EUROPE – The European Food Safety Authority’s (EFSA) Scientific Committee has concluded that no retention of copper is expected to occur with an intake of up to 5 mg per day and established an acceptable daily intake (safe level) of 0.07 milligrams per kilogram of body weight for the adult population.
EFSA had earlier given room for public consultations which they used to collect constructive input on the establishment of an ADI for copper, within the context of the 2021 EFSA Statement and other relevant EFSA Guidance.
All living things, including humans, require copper as a micronutrient. Diets high or low in copper can have negative health effects.
In addition to being naturally present in many foods, it also enters the food chain when used as a nutrient in fortified foods and nutritional supplements, feed additives, organic and conventional pesticides, and food additives.
Over time, excessive copper retention in the body may be hazardous to people, especially to the liver.
In this Scientific Opinion, the conflicting existing HBGVs for copper were resolved using the EFSA 2021 harmonized approach for developing health-based guiding values (HBGVs) for substances that are regulated products as well as nutrients.
The 0.07 milligrams per kilogram of body weight for the adult population is a reduction from the previous 0.15 mg/kg.

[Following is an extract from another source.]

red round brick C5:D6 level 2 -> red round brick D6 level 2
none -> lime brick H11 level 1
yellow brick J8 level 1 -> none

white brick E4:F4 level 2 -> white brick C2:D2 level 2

Short-term toxicity manifestation is prevented by carefully controlled homeostasis, while the emergence of chronic copper toxicity is reliant on copper homeostasis and tissue retention.
As a follow-up, EFSA’s nutritionists will decide what amounts are appropriate for younger age groups.

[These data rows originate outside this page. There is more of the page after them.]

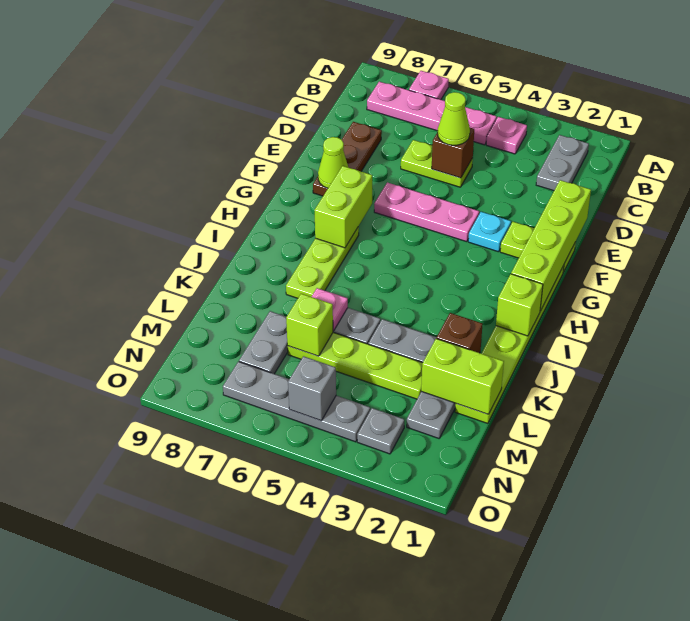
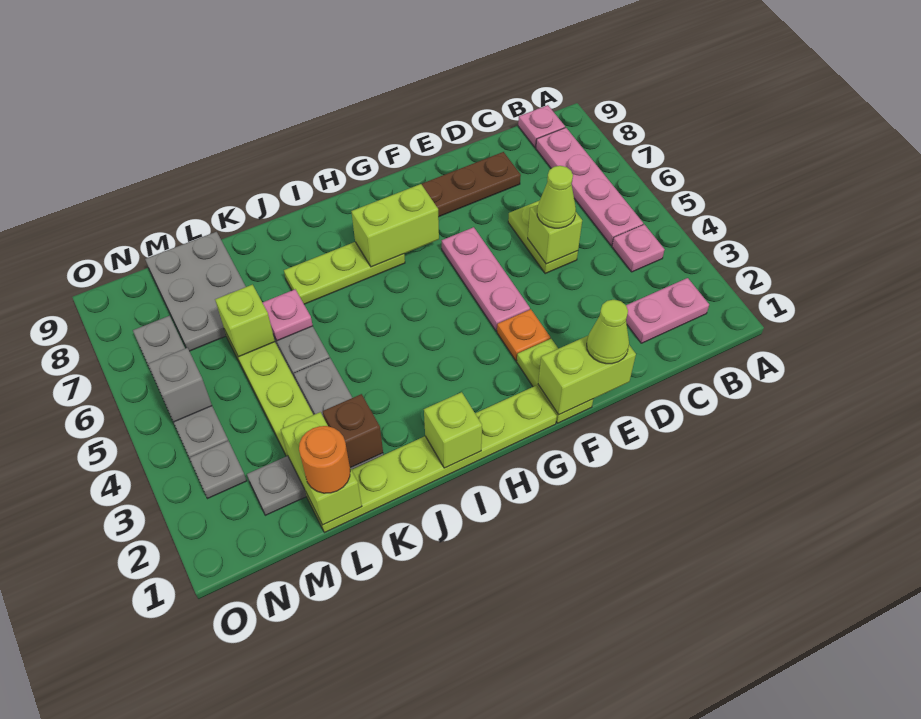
pink plate A7 level 1 -> pink plate B9 level 1
grey plate B2:C2 level 1 -> pink plate B2:C2 level 1
brown brick D5 level 2 -> lime brick D5 level 2
lime brick E1:H1 level 2 -> lime brick E1:F1 level 2
cyan plate F3 level 1 -> orange plate F3 level 1
lime cone F8 level 2 -> lime cone E1 level 3
none -> orange round brick L1 level 3
grey plate L7:M7 level 1 -> grey plate L7:M9 level 1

A refined dietary exposure assessment was performed, assessing contribution from dietary and non‐dietary sources.
“For the first time with this substance, our experts estimated exposure to copper from all dietary and non-dietary sources.

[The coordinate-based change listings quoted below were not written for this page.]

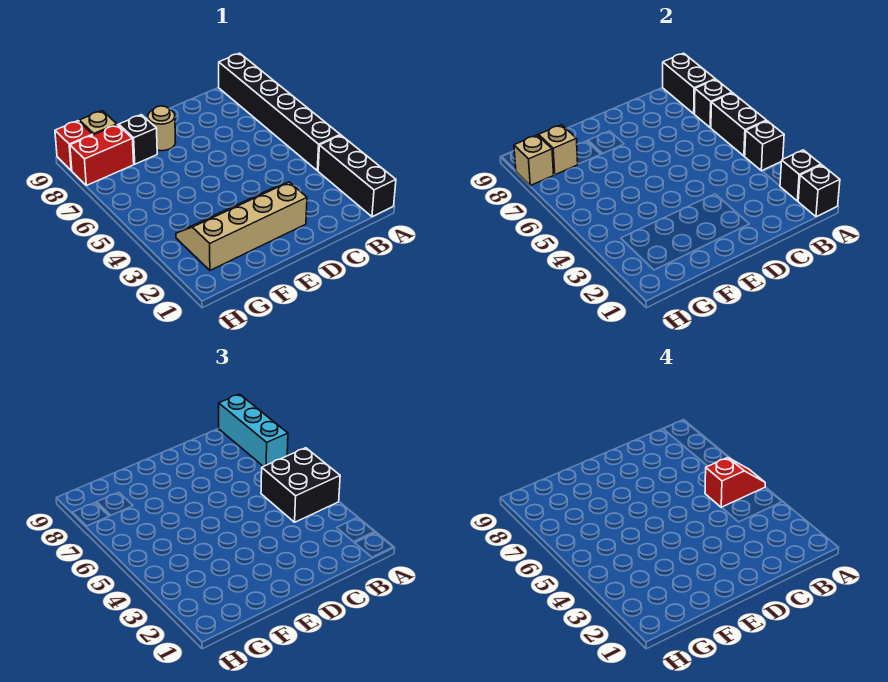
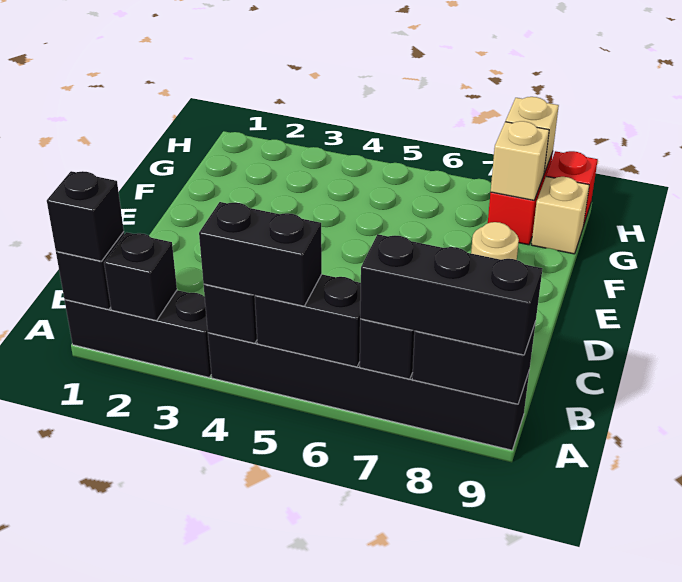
black brick A4:B5 level 3 -> black brick A4:A5 level 3
red slope A5:B5 level 4 top B -> none
cyan brick A7:A9 level 3 -> black brick A7:A9 level 3
tan slope D2:G3 level 1 top 2 -> none
black brick F8 level 1 -> black brick A1 level 3

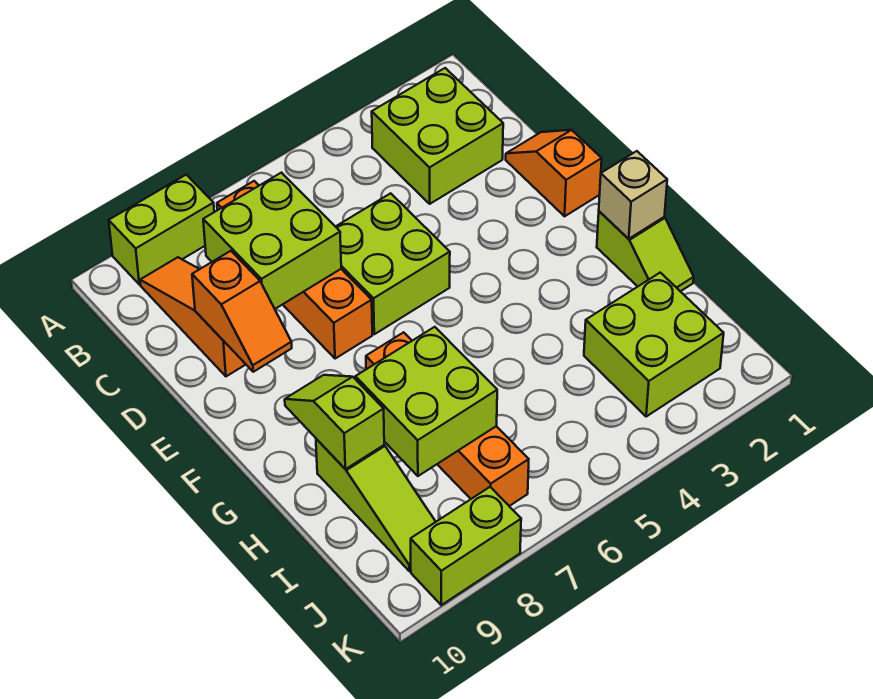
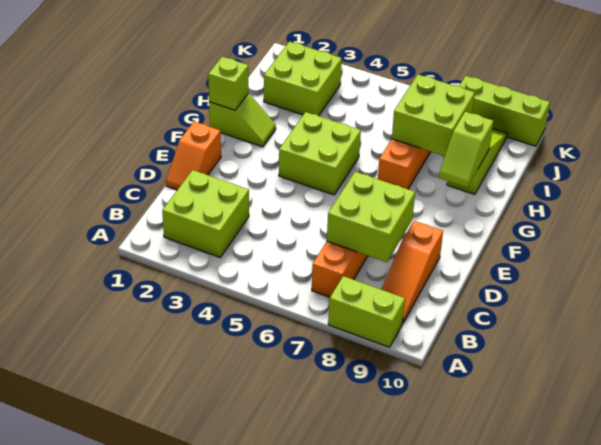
lime brick D5:E6 level 1 -> lime brick F4:G5 level 1
orange slope D9:E9 level 2 top D -> none
lime slope G1:H1 level 1 top G -> lime slope G1:G2 level 1 top 1
tan brick G1 level 2 -> lime brick G1 level 2
lime brick K8:K9 level 1 -> lime brick K8:K10 level 1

“Naturally occurring background levels of copper in food and food ingredients and long-term use of copper utensils and copper pipes are significant contributors to intake. However, the contribution of pesticides, food, and feed additives, or fertilizers is negligible,” EFSA noted.
Background copper levels are a significant source of copper. The contribution of copper from its use as a plant protection product (PPP), food and feed additives, or fertilizers is negligible. The use of copper in fertilizers or PPPs contributes to copper accumulation in soil.
Infant formula and follow-on formula are important contributors to dietary exposure to copper in infants and toddlers. However, due to kids’ increased nutrient needs for growth, detrimental consequences from copper exposure are not anticipated.
In a prior assessment, experts from the EFSA addressed copper deficiency and appropriate intakes for all age groups.
Copper deficiency leads to weak and brittle bones, loss of balance and coordination, and increased risk of infection.
In 2015, the Authority also reviewed the existing daily thresholds for copper in the diet. Adequate Intakes (AIs) were defined based on mean observed intakes in several European Union (EU) countries, given that there was no evidence of overt copper deficiency in the European population.
Data from balance studies were used as supportive evidence.